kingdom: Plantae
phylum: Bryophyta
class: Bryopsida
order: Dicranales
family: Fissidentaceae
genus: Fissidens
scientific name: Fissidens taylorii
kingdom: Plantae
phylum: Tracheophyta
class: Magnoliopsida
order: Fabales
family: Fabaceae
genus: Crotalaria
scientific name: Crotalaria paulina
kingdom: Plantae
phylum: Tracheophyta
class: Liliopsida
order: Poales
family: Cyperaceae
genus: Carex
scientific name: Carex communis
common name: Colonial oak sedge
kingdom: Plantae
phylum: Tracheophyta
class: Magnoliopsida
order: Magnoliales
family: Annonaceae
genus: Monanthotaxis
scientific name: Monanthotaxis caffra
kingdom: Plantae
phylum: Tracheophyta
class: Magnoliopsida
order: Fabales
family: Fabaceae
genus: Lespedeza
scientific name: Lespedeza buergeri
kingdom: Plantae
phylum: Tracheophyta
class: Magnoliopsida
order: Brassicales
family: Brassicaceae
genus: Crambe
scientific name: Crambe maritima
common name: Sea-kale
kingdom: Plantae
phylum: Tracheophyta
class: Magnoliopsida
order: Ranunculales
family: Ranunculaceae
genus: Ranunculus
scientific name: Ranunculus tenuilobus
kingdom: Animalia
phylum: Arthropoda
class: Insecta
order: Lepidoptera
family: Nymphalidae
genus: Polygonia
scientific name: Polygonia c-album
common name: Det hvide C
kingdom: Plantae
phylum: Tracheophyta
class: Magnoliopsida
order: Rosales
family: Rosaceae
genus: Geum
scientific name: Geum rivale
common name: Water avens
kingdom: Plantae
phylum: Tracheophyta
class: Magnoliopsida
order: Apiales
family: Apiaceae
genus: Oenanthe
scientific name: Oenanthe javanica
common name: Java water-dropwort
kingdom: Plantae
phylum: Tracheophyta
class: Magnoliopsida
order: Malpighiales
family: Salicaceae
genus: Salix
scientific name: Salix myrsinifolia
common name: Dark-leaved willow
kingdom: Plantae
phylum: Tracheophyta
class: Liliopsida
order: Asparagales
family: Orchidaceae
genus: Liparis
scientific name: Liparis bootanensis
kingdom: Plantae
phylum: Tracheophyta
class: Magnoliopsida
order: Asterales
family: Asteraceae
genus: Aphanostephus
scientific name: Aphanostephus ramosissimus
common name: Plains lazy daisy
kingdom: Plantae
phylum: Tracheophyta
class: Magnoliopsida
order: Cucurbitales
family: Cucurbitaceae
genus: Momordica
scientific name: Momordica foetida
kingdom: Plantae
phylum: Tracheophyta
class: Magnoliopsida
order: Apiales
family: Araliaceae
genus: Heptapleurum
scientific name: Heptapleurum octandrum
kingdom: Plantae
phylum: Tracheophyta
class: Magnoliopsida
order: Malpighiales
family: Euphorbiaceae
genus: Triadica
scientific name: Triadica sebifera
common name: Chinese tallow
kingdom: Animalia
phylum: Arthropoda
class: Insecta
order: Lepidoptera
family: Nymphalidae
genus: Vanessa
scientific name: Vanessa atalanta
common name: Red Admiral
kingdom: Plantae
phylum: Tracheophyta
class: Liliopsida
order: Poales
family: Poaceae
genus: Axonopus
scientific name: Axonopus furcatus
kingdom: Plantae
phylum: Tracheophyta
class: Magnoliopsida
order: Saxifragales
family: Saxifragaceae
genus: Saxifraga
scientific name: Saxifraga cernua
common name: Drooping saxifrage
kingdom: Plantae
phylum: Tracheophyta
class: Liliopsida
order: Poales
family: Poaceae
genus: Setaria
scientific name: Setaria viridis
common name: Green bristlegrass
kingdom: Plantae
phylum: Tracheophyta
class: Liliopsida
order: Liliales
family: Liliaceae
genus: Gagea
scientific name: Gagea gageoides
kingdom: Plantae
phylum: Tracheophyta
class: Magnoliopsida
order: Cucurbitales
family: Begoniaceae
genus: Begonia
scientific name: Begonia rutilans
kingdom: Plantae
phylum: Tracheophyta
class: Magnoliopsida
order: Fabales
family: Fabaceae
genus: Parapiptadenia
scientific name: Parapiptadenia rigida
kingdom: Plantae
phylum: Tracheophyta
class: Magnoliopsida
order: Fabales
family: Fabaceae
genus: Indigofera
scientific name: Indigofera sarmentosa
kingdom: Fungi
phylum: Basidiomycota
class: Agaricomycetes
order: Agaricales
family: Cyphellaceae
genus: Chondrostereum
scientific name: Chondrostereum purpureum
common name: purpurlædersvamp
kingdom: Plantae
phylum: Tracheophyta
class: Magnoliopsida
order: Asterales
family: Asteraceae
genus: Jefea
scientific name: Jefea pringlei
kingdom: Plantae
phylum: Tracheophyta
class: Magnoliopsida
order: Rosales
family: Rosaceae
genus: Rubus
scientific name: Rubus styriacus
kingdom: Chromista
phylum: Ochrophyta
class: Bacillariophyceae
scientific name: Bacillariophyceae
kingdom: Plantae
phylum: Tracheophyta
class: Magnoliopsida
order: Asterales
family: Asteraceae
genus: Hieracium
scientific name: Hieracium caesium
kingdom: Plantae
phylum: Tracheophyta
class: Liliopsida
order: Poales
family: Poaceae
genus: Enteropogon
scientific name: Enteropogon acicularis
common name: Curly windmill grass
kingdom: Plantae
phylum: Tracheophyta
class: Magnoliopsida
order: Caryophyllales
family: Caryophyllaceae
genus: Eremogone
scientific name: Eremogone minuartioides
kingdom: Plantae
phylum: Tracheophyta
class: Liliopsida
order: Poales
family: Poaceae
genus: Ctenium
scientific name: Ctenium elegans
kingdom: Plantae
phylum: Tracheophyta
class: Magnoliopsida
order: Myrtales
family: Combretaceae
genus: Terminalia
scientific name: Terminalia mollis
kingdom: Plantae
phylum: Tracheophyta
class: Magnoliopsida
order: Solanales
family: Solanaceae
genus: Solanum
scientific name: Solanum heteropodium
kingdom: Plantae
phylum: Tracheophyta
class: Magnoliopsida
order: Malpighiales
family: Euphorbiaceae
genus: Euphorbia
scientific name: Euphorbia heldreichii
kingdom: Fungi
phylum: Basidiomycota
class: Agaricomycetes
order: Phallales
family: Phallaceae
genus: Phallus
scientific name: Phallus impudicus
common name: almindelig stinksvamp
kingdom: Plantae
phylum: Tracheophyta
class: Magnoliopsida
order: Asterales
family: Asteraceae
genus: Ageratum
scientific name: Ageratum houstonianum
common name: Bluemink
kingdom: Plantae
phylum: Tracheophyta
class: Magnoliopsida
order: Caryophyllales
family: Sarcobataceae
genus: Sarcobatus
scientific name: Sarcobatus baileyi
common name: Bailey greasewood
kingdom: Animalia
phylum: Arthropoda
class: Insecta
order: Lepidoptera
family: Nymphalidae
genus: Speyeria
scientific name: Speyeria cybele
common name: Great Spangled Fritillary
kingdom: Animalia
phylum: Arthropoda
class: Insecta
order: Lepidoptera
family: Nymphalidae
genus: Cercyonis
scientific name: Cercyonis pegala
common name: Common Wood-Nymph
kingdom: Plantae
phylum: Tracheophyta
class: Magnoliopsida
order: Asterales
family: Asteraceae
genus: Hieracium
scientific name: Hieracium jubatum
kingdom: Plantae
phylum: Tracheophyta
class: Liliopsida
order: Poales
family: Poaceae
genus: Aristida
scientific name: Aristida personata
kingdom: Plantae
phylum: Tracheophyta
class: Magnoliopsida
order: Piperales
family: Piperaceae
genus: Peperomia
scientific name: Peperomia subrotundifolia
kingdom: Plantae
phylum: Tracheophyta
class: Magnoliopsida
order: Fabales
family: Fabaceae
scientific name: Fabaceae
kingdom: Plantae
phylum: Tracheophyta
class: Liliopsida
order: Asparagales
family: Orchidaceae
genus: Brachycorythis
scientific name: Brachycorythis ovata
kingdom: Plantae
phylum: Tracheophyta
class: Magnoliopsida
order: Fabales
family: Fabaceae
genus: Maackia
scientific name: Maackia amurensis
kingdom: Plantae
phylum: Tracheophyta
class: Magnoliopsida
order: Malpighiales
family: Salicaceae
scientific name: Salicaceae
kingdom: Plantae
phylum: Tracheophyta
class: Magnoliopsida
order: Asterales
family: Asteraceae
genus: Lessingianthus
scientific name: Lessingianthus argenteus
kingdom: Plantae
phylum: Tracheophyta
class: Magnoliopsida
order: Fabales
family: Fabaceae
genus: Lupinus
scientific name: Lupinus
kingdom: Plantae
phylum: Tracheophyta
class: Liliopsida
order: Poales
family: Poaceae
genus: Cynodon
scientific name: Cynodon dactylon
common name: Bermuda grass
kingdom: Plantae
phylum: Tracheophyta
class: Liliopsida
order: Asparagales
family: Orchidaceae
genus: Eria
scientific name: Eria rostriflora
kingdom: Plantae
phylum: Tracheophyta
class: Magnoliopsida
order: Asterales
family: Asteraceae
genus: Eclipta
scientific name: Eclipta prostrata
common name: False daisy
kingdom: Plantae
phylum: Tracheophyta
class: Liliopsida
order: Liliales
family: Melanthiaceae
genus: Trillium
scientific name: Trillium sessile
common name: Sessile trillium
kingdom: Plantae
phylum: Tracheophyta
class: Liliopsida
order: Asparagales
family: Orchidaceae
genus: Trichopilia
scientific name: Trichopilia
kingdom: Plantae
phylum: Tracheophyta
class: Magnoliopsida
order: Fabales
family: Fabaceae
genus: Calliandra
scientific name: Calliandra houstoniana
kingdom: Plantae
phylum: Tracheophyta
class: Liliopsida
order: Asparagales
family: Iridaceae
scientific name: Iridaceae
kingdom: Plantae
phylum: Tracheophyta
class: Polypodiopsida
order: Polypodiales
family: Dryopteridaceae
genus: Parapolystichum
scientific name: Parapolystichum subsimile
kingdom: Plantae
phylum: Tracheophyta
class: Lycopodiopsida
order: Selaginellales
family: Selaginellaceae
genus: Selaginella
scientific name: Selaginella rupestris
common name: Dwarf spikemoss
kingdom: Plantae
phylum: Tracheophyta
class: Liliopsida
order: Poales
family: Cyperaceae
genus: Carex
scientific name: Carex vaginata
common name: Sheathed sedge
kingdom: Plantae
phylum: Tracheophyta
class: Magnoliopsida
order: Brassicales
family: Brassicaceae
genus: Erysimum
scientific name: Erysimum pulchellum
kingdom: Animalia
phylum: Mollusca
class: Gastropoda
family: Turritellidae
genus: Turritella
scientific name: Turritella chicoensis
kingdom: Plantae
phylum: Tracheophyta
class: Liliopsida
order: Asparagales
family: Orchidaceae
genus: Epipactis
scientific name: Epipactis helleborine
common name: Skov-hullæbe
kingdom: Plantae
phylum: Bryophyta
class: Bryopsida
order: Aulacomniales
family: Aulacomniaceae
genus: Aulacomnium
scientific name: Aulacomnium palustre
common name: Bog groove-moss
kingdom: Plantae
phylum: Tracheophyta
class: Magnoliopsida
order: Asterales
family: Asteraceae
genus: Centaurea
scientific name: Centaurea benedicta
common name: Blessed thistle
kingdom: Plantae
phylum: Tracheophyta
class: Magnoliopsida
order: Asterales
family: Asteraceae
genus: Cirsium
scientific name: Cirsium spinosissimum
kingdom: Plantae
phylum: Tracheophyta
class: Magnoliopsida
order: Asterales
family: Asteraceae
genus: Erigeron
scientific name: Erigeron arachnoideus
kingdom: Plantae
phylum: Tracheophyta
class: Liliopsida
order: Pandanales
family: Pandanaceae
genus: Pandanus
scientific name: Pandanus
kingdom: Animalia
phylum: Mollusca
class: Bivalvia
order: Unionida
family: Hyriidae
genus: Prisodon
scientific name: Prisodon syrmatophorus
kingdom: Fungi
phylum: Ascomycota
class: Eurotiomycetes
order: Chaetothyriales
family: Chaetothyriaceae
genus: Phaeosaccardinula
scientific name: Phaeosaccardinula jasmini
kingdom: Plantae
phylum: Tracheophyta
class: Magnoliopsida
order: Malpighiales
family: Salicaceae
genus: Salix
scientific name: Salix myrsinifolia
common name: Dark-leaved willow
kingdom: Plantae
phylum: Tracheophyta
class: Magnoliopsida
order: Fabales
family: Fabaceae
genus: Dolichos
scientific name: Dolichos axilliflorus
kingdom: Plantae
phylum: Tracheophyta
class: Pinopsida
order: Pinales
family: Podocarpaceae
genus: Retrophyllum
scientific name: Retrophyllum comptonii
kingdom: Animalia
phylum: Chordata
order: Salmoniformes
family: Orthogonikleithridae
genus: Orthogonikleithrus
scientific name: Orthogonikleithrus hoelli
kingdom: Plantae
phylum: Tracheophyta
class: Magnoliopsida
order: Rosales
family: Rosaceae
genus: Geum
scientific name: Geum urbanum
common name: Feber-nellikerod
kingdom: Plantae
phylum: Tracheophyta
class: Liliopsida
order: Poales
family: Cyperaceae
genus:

------------------------------

▶ [OBJECTIVE]: Copy out the lines in the records, word for word, from the line containing "common name: Curly windmill grass" to the line containing "genus: Ctenium", including both of those lines.

▶ [ANSWER TO THIS TASK]:
common name: Curly windmill grass
kingdom: Plantae
phylum: Tracheophyta
class: Magnoliopsida
order: Caryophyllales
family: Caryophyllaceae
genus: Eremogone
scientific name: Eremogone minuartioides
kingdom: Plantae
phylum: Tracheophyta
class: Liliopsida
order: Poales
family: Poaceae
genus: Ctenium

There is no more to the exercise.